## Exercise input

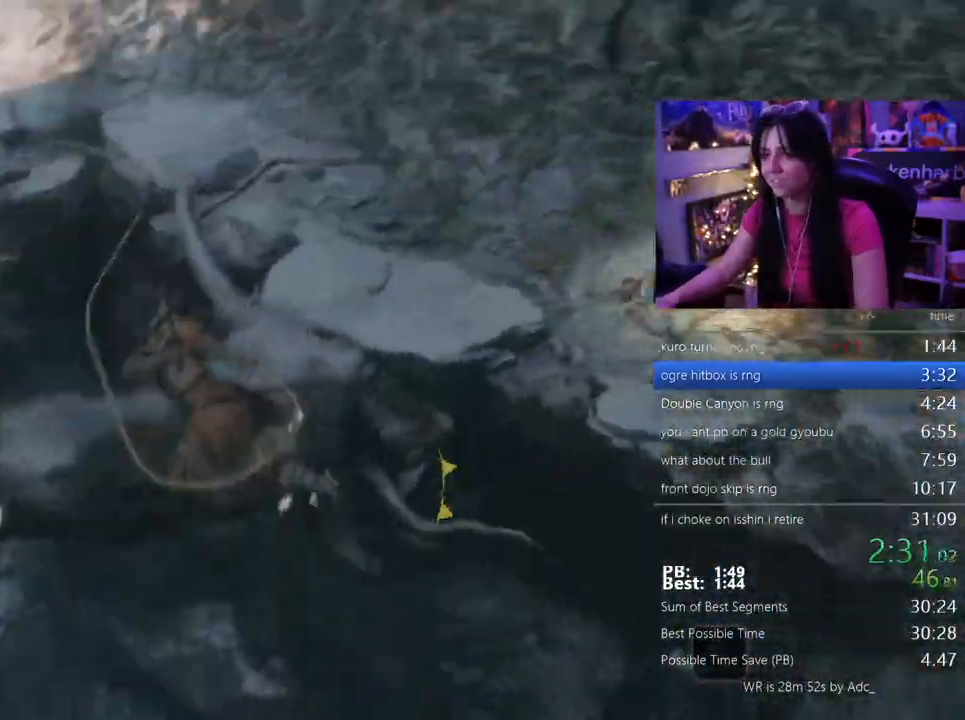
{"keys": ["w"], "mouse": []}
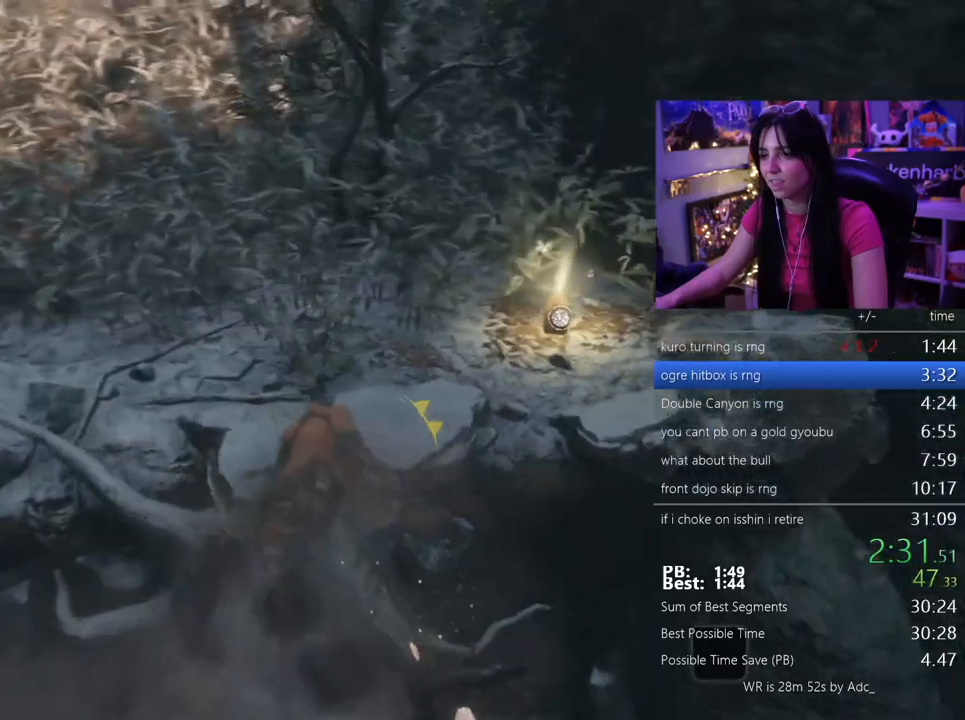
{"keys": ["e"], "mouse": [], "events": [[350, "e", "down"], [383, "w", "up"], [433, "e", "up"], [483, "e", "down"]]}
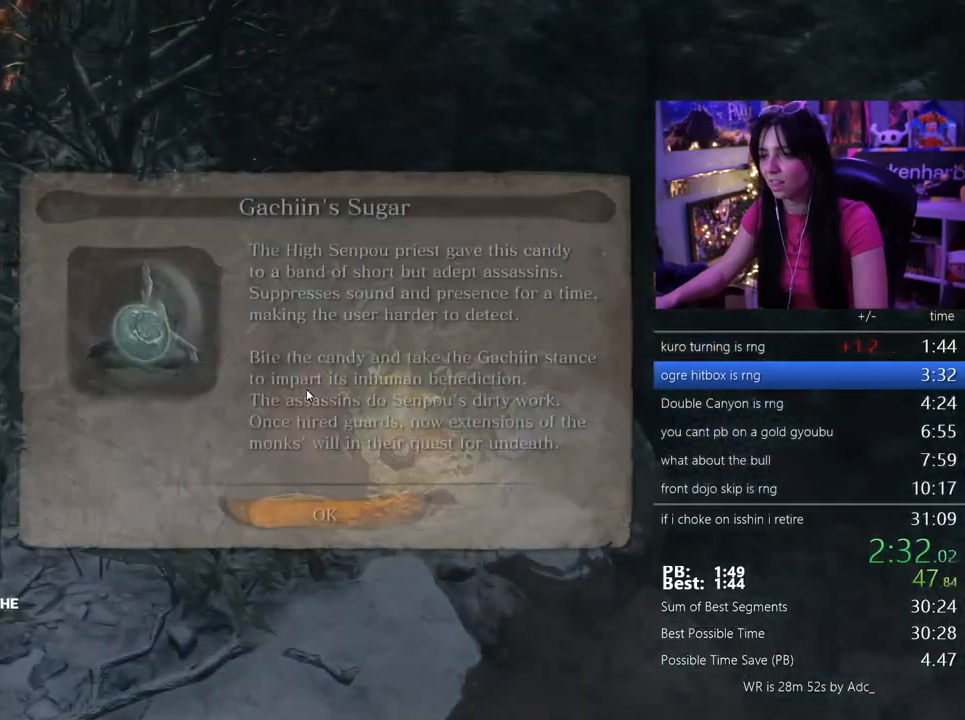
{"keys": [], "mouse": [], "events": [[83, "e", "up"], [117, "e", "down"], [217, "e", "up"], [267, "e", "down"], [350, "e", "up"]]}
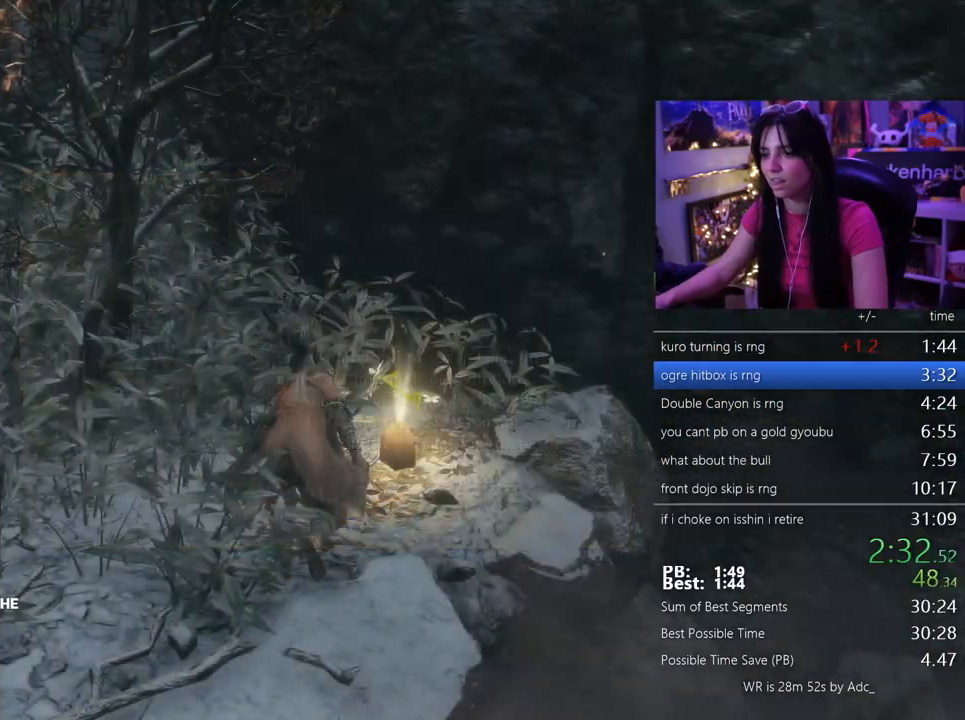
{"keys": [], "mouse": [], "events": []}
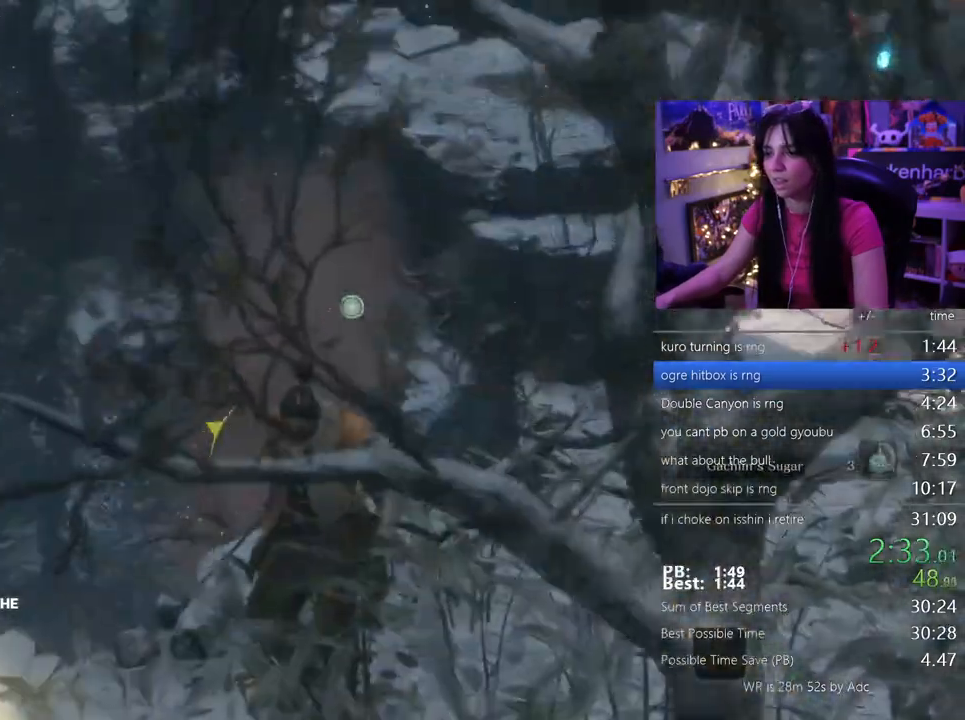
{"keys": ["shift", "w"], "mouse": [], "events": [[150, "shift", "down"], [150, "w", "down"]]}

## Action item
Write the lines above out again exactly, without any of their pictures.

## Answer
{"keys": ["w"], "mouse": []}
{"keys": ["e"], "mouse": [], "events": [[350, "e", "down"], [383, "w", "up"], [433, "e", "up"], [483, "e", "down"]]}
{"keys": [], "mouse": [], "events": [[83, "e", "up"], [117, "e", "down"], [217, "e", "up"], [267, "e", "down"], [350, "e", "up"]]}
{"keys": [], "mouse": [], "events": []}
{"keys": ["shift", "w"], "mouse": [], "events": [[150, "shift", "down"], [150, "w", "down"]]}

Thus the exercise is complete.